TASK DIRECTIONS: From the entries below, retype only the lines from the one with "Haff, I. H., K. Aas, and A. Frigessi (2010)." through the one with "Dependence Modeling - Handbook", exactly as written.

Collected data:
:::::

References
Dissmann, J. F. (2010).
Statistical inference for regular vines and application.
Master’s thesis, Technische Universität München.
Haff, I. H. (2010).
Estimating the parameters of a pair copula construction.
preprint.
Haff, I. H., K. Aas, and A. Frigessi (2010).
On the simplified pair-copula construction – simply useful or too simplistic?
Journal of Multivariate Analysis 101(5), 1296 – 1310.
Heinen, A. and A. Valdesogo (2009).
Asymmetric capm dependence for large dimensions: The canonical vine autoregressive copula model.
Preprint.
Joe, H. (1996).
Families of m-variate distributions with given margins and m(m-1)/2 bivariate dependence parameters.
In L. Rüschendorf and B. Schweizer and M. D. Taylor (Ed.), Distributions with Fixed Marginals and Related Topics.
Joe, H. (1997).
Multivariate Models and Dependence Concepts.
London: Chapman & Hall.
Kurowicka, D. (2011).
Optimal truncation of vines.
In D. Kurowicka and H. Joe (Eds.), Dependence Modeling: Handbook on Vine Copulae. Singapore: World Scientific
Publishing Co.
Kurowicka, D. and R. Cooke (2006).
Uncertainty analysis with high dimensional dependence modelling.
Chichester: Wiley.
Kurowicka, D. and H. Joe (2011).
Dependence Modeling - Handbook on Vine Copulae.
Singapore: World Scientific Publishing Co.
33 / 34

:::::

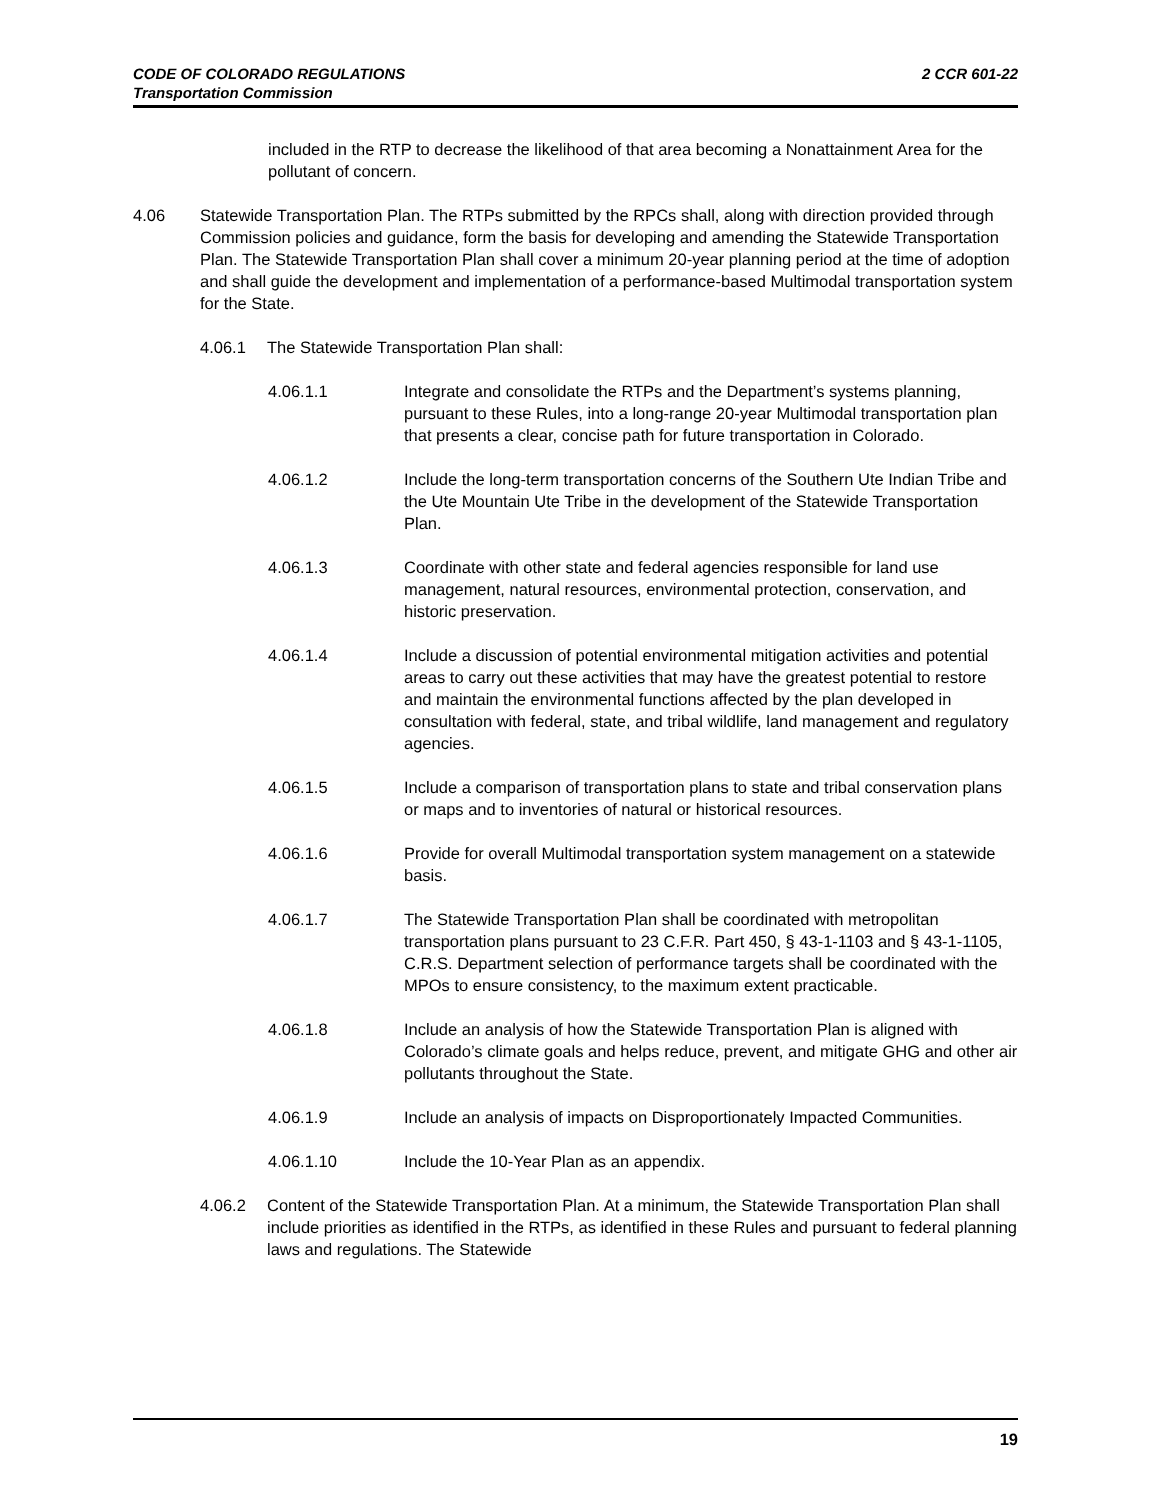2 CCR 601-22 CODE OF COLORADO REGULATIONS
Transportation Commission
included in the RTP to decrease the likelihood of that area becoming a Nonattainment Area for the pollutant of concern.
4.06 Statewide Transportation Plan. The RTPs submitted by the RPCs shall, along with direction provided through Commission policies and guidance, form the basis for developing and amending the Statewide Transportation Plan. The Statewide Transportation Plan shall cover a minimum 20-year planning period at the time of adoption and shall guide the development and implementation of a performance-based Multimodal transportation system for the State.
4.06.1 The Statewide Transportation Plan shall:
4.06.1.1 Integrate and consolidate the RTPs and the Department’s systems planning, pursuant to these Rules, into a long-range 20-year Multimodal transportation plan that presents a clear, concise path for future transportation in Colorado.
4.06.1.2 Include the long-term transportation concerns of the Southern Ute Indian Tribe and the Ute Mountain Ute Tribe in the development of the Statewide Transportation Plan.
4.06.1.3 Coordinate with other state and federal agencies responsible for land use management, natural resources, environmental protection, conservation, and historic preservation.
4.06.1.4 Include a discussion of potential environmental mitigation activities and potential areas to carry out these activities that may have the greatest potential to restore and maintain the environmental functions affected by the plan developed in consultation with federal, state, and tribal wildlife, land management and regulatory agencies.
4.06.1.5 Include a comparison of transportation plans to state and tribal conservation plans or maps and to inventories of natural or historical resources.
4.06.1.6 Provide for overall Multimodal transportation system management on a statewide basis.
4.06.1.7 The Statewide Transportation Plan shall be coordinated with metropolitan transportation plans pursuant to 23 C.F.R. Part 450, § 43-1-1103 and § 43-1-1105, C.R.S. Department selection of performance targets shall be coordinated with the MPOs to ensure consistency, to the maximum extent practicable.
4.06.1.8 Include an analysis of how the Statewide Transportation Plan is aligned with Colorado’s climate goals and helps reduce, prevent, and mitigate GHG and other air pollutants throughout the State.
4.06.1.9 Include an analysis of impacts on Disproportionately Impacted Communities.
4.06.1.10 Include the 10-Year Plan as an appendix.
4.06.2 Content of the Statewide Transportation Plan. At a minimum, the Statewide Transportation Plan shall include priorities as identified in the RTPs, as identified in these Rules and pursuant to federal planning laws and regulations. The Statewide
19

:::::

EXPECTED ANSWER:
Haff, I. H., K. Aas, and A. Frigessi (2010).
On the simplified pair-copula construction – simply useful or too simplistic?
Journal of Multivariate Analysis 101(5), 1296 – 1310.
Heinen, A. and A. Valdesogo (2009).
Asymmetric capm dependence for large dimensions: The canonical vine autoregressive copula model.
Preprint.
Joe, H. (1996).
Families of m-variate distributions with given margins and m(m-1)/2 bivariate dependence parameters.
In L. Rüschendorf and B. Schweizer and M. D. Taylor (Ed.), Distributions with Fixed Marginals and Related Topics.
Joe, H. (1997).
Multivariate Models and Dependence Concepts.
London: Chapman & Hall.
Kurowicka, D. (2011).
Optimal truncation of vines.
In D. Kurowicka and H. Joe (Eds.), Dependence Modeling: Handbook on Vine Copulae. Singapore: World Scientific
Publishing Co.
Kurowicka, D. and R. Cooke (2006).
Uncertainty analysis with high dimensional dependence modelling.
Chichester: Wiley.
Kurowicka, D. and H. Joe (2011).
Dependence Modeling - Handbook on Vine Copulae.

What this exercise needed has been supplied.